*Data records*:
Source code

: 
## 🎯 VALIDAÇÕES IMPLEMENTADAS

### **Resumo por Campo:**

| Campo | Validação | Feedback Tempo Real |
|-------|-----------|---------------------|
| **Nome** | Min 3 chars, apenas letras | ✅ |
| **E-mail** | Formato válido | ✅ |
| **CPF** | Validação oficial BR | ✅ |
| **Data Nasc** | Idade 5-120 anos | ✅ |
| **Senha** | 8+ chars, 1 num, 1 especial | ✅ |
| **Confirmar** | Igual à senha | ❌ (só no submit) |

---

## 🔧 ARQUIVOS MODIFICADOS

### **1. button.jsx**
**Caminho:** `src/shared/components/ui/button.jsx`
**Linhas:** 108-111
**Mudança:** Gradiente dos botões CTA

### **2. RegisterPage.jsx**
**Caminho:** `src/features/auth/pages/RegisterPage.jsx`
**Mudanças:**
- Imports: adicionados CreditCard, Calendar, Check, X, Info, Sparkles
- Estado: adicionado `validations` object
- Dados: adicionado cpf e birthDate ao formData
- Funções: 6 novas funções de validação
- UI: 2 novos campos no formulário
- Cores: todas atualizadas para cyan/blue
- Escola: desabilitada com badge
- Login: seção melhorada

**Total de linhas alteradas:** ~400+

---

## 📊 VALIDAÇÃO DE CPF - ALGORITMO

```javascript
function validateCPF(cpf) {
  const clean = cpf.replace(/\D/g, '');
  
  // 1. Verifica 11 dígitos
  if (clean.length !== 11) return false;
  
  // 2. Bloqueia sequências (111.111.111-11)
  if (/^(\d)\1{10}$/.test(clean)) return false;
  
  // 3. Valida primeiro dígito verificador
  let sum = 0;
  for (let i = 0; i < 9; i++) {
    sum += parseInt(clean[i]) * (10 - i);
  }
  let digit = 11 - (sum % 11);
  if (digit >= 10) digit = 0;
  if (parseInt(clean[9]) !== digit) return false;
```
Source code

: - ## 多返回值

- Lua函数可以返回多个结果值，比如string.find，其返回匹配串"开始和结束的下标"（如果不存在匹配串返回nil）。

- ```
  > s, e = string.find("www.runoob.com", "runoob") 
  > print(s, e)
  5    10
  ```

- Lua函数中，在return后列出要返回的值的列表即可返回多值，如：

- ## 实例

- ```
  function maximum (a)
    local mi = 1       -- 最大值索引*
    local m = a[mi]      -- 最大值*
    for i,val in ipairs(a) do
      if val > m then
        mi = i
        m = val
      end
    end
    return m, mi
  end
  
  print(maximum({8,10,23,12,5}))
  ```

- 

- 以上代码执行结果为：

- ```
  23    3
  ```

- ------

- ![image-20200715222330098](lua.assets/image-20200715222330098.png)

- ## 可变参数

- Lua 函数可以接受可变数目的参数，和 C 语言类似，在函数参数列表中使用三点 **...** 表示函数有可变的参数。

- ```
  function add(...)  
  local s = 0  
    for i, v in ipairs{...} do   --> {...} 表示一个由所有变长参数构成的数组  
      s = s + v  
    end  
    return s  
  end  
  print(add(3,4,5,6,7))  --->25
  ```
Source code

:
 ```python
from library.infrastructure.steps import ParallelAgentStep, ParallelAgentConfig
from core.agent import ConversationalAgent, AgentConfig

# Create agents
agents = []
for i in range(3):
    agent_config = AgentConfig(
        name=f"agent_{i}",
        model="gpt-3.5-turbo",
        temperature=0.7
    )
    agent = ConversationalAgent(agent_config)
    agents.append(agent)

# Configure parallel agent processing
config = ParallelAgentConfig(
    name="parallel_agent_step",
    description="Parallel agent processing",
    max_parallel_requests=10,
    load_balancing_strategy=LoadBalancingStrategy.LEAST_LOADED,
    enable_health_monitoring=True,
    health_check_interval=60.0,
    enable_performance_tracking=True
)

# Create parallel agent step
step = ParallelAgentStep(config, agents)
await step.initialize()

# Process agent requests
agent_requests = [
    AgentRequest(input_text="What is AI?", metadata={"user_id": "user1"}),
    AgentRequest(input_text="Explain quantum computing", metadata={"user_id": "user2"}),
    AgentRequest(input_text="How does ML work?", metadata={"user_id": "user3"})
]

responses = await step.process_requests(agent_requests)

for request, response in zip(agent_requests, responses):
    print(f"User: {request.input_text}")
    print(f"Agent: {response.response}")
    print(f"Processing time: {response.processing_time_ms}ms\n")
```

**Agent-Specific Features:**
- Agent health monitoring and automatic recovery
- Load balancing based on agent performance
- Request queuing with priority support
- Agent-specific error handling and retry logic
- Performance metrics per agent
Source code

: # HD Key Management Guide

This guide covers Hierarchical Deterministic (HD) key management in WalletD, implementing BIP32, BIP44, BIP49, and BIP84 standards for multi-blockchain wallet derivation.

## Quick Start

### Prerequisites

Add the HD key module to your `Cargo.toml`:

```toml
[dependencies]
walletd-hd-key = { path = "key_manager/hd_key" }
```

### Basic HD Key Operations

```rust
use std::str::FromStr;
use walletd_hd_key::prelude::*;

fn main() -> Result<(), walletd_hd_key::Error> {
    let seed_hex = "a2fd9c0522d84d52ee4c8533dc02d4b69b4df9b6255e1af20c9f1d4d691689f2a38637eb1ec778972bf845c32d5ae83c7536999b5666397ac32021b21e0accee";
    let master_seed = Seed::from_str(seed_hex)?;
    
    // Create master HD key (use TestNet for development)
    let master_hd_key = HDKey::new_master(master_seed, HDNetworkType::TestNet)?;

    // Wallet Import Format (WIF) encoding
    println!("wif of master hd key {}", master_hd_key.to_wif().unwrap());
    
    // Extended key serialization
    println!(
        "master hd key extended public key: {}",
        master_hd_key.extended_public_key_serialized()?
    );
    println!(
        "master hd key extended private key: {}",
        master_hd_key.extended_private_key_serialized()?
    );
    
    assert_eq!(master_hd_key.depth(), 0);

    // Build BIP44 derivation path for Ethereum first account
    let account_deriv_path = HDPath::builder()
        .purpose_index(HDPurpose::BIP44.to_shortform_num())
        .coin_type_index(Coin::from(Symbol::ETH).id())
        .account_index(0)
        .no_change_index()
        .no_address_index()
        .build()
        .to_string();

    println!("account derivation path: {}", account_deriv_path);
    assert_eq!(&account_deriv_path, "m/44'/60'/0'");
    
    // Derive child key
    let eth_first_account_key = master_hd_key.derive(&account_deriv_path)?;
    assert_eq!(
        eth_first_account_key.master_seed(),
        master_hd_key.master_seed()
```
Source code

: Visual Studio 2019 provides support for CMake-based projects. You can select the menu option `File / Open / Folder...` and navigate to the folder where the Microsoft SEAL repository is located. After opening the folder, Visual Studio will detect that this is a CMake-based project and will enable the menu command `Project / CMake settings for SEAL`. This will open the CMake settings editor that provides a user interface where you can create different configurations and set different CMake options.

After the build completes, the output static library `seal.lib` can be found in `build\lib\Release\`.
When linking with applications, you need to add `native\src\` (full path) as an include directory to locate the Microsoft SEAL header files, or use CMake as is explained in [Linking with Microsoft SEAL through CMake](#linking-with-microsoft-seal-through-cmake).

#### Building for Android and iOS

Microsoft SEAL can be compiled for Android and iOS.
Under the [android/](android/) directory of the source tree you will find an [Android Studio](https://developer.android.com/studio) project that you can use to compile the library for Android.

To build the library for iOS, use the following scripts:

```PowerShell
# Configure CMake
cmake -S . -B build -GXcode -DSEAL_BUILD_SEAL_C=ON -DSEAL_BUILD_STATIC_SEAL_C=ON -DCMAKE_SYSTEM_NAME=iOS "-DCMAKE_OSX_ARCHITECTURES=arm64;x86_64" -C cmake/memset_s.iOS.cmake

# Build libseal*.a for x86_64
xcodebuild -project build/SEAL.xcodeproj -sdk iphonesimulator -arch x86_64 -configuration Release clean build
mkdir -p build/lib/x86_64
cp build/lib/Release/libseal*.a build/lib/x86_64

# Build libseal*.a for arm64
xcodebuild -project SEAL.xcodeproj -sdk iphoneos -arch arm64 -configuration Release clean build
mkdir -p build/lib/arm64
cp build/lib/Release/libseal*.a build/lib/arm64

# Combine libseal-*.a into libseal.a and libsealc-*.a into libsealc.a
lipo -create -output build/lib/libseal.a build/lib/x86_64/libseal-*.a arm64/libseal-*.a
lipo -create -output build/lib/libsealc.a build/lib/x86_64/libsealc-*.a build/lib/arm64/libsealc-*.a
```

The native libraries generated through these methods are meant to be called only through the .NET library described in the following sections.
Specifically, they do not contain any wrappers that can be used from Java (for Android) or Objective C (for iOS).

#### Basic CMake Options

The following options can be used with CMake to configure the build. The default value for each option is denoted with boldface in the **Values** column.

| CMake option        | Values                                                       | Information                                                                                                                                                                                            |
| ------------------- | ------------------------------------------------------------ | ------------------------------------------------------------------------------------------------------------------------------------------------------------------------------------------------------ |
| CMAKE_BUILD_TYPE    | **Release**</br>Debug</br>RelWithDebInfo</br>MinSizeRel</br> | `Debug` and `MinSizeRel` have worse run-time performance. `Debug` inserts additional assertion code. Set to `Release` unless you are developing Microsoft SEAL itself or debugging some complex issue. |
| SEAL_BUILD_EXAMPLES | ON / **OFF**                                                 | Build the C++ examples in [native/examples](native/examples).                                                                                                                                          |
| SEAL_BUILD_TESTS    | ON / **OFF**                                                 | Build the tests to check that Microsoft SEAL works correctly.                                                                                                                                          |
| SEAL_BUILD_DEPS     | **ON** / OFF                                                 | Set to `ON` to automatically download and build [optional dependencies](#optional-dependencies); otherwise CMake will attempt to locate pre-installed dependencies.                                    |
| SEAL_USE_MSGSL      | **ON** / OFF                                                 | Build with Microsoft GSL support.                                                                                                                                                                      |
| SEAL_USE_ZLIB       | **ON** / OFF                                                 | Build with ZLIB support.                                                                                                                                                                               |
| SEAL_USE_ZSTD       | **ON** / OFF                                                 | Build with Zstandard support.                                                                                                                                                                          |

*Task*: From the data above, work out how many lines hold "time". Answer with the number alone.

*Task result*: 2